While the potentially massive performance of the GeForce RTX 5090 certainly draws attention, another thing that strikes the eye is the huge performance gulf between the flagship RTX 5090 and its smaller RTX 5080 sibling. It’s almost exactly half of the range-topping graphics processor in terms of the number of stream processors and memory interfaces. The TGP will be two-thirds of the top-tier card, so clocks might be higher to try to narrow the gap, but this represents an even bigger difference than with the 40-series GPUs.

That potential performance disparity looks strange to say the least, and suggests Nvidia may want to try and create a new tier of performance — or perhaps limit the appeal of certain consumer cards as AI compute alternatives. The RTX 4090 on paper offers 68% more GPU cores, 50% more VRAM, 41% more memory bandwidth, and 13% more L2 cache than the RTX 4080. In practice, CPU limits hold the 4090 back at lower settings, but at 4K ultra it ended up being about 35% faster than the second tier 40-series GPU — and the RTX 3090 was only about 15% faster than the RTX 3080. But these specs, if correct, suggest the 5090 could be up to twice the performance of the 4080.

While we can’t say for certain why Nvidia decided to build its next-generation lineup this way, one of the technical explanations could be that Nvidia’s GB202 processor may consist of two GB203 dies. Using a multi-chiplet design for Blackwell GPUs has been rumored for a while and the GB100/GB200 datacenter GPUs indeed adopt this architecture. However, using CoWoS-L packaging to enable the high-speed (~10 TB/s) interconnect between dies for a consumer-grade product seems like a very expensive idea.

An alternative to building a multi-chiplet GPU would be to build a monolithic graphics processor with over 21,760 CUDA cores at TSMC’s 4nm-class process technology, which would result in a circa 650 mm^2 die. Such a design is hard to yield because of the large die size, which is why redundancies are usually present — the 4090’s AD102 chip for example has a maximum of 144 Streaming Multiprocessors (SMs), but only 128 are enabled. So it’s not impossible for Nvidia to go that route if it wants to. A monolithic chip would also be very expensive, however, and it would be weird to have such a huge gap between the RTX 5080 and RTX 5090. Other GPUs could try to plug the holes, though, and we could eventually see lower tier parts that might have something like 18,000 functional CUDA cores.

What we do know is that Nvidia uses the same chips for a variety of products: desktop, mobile, professional, and data center GPUs are all based on the same silicon designs. With AI being such a hot item right now, Nvidia might be creating a massive data center part as the first priority, and then productizing it as a consumer offering as well. If that’s the case, don’t be surprised if pricing ends up being quite a bit higher than the already exorbitantly priced RTX 4090 — and we could even see AI variants arrive before the consumer models.

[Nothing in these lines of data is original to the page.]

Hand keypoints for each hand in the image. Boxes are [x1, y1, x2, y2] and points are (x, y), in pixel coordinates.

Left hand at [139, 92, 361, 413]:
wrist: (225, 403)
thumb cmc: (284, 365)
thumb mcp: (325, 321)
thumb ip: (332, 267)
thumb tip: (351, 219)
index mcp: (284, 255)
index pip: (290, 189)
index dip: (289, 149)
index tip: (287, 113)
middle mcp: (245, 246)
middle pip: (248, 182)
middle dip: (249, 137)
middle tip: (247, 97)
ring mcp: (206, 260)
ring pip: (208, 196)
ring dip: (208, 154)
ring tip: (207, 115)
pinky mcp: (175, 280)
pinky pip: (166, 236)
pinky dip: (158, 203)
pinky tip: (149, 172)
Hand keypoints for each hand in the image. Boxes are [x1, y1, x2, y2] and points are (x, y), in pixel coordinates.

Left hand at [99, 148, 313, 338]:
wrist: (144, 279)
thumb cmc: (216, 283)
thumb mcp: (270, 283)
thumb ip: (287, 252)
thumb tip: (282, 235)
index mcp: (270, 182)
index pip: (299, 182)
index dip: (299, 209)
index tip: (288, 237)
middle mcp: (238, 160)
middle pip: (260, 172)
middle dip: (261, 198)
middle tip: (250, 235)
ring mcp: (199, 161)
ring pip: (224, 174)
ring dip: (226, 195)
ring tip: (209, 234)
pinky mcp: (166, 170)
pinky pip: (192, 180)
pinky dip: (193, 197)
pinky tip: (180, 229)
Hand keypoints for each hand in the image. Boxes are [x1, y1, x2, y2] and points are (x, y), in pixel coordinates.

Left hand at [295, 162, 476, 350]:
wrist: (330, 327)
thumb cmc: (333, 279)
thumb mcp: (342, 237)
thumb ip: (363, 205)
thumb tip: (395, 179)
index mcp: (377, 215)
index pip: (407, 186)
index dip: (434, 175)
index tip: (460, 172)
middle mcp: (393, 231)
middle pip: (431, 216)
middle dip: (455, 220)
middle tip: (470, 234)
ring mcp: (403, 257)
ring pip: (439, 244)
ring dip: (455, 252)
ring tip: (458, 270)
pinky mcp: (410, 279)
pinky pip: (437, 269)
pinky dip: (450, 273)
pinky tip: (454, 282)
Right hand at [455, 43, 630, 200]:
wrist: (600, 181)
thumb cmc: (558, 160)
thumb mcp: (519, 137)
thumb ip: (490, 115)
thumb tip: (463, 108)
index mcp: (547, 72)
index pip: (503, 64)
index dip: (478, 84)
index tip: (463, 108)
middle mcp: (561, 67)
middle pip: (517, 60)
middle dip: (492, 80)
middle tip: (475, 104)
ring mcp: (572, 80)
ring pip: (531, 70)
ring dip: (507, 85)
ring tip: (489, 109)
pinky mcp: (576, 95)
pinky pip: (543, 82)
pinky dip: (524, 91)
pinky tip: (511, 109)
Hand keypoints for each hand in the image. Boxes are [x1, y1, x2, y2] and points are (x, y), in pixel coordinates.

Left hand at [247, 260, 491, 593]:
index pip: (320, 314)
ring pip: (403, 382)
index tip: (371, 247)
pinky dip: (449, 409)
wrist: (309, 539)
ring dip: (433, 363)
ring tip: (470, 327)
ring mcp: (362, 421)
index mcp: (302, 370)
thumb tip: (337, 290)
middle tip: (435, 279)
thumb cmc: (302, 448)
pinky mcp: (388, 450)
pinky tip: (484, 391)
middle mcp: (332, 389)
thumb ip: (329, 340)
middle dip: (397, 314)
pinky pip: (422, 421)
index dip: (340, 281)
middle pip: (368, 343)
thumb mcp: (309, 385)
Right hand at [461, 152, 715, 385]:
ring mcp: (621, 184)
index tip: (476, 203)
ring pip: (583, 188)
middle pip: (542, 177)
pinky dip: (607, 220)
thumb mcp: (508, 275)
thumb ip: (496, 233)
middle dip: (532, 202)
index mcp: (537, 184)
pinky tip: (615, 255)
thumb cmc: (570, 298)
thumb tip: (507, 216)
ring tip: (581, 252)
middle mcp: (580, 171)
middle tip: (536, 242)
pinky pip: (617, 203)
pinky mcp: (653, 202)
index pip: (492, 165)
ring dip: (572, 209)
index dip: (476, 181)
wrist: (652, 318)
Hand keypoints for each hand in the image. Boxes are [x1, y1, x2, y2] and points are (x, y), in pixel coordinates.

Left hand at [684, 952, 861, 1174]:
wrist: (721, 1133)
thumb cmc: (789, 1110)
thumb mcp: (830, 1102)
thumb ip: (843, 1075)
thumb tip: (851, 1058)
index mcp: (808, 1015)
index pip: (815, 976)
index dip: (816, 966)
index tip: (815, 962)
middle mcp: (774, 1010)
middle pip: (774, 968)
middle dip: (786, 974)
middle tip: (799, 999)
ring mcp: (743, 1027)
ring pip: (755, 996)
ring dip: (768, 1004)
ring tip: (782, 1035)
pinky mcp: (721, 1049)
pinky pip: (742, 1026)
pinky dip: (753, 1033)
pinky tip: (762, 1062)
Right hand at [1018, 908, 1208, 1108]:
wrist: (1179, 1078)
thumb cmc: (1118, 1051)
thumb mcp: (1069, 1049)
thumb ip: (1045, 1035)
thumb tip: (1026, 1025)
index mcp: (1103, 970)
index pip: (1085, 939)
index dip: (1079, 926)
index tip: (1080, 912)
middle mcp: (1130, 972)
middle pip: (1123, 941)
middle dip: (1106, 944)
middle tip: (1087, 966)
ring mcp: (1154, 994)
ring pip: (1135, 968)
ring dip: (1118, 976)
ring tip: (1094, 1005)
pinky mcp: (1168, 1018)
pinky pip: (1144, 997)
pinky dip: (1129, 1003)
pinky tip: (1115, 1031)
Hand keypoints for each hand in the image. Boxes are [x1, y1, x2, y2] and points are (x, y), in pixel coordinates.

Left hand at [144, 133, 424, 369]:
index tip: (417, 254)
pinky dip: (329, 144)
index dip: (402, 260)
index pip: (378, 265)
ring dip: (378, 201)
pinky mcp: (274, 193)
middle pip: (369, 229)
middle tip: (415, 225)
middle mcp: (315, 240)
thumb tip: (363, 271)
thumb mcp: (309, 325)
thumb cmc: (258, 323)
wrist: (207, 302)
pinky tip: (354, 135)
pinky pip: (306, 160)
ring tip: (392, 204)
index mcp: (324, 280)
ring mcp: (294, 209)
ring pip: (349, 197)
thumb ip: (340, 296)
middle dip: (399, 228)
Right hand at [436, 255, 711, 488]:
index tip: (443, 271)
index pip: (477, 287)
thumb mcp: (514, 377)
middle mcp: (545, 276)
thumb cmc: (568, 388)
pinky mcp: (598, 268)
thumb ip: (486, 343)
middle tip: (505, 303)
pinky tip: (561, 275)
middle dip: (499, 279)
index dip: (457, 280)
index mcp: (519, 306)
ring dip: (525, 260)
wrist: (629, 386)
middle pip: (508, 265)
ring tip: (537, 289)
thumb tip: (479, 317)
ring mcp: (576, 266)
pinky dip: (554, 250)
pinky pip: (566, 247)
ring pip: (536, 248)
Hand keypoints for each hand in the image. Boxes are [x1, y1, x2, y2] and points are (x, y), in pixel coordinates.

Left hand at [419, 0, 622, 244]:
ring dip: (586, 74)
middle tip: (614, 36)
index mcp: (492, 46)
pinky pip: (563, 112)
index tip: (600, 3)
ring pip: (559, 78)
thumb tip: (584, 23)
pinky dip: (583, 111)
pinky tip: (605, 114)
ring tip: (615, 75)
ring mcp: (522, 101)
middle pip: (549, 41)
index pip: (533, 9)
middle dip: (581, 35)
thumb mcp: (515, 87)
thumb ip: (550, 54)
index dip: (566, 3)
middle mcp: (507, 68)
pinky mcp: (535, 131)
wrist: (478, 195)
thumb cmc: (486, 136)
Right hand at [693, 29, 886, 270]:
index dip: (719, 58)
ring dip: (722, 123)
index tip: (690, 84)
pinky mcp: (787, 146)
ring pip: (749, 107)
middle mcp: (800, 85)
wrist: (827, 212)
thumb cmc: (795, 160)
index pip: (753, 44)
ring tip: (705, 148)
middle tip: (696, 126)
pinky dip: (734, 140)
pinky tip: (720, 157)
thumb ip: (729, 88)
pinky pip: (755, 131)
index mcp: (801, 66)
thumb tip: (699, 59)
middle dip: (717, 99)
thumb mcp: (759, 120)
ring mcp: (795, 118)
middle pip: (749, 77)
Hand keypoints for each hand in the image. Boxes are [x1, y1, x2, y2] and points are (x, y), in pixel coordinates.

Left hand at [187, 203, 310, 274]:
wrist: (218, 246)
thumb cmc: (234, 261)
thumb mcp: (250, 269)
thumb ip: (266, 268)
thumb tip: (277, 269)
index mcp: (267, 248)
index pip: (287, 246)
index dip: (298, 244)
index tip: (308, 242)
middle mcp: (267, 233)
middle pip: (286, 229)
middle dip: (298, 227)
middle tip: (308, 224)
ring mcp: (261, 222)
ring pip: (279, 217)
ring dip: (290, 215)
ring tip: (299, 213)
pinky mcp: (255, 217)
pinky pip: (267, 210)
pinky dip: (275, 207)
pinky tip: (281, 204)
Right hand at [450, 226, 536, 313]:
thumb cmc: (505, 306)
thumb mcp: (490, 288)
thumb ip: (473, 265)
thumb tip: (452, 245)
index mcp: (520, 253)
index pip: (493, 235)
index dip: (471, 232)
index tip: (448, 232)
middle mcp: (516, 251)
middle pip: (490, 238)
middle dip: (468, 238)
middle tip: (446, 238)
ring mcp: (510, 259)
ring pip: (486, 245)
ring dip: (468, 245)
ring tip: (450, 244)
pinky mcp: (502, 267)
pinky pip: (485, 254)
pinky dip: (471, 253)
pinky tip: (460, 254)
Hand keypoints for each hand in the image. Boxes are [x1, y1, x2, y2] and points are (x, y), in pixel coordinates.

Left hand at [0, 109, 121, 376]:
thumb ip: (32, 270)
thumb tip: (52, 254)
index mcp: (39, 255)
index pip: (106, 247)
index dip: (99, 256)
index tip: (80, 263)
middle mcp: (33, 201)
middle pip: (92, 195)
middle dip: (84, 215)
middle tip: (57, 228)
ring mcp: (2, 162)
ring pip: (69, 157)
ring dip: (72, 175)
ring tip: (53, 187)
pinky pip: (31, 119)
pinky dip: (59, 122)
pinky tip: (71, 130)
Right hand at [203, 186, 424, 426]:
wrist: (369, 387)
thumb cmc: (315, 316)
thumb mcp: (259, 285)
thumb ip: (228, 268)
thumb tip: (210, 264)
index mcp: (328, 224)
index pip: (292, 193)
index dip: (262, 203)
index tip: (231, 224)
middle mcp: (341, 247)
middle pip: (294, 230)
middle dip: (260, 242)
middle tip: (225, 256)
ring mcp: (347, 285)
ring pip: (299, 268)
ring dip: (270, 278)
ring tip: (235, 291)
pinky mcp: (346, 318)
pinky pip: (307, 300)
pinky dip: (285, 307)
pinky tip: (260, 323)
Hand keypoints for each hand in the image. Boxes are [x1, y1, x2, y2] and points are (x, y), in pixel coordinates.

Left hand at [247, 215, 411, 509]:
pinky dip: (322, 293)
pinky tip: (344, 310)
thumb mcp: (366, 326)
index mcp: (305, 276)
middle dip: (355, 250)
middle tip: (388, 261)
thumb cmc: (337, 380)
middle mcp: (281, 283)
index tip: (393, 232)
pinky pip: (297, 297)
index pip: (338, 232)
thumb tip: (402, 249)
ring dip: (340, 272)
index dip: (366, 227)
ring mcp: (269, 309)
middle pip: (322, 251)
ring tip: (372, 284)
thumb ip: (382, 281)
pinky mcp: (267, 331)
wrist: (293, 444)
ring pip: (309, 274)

For now, all the information we have about Blackwell-based graphics cards for client PCs is strictly unofficial. Apply the usual skepticism and know that, until Nvidia says something directly, things can and likely will change. There are still conflicting rumors on the release date as well, with some saying the RTX 50-series won’t arrive until early 2025. If correct, that gives ample time for continued tweaking ahead of the launch. Until the official announcement, we can expect the rumor mill to stay busy churning out various theories and specifications.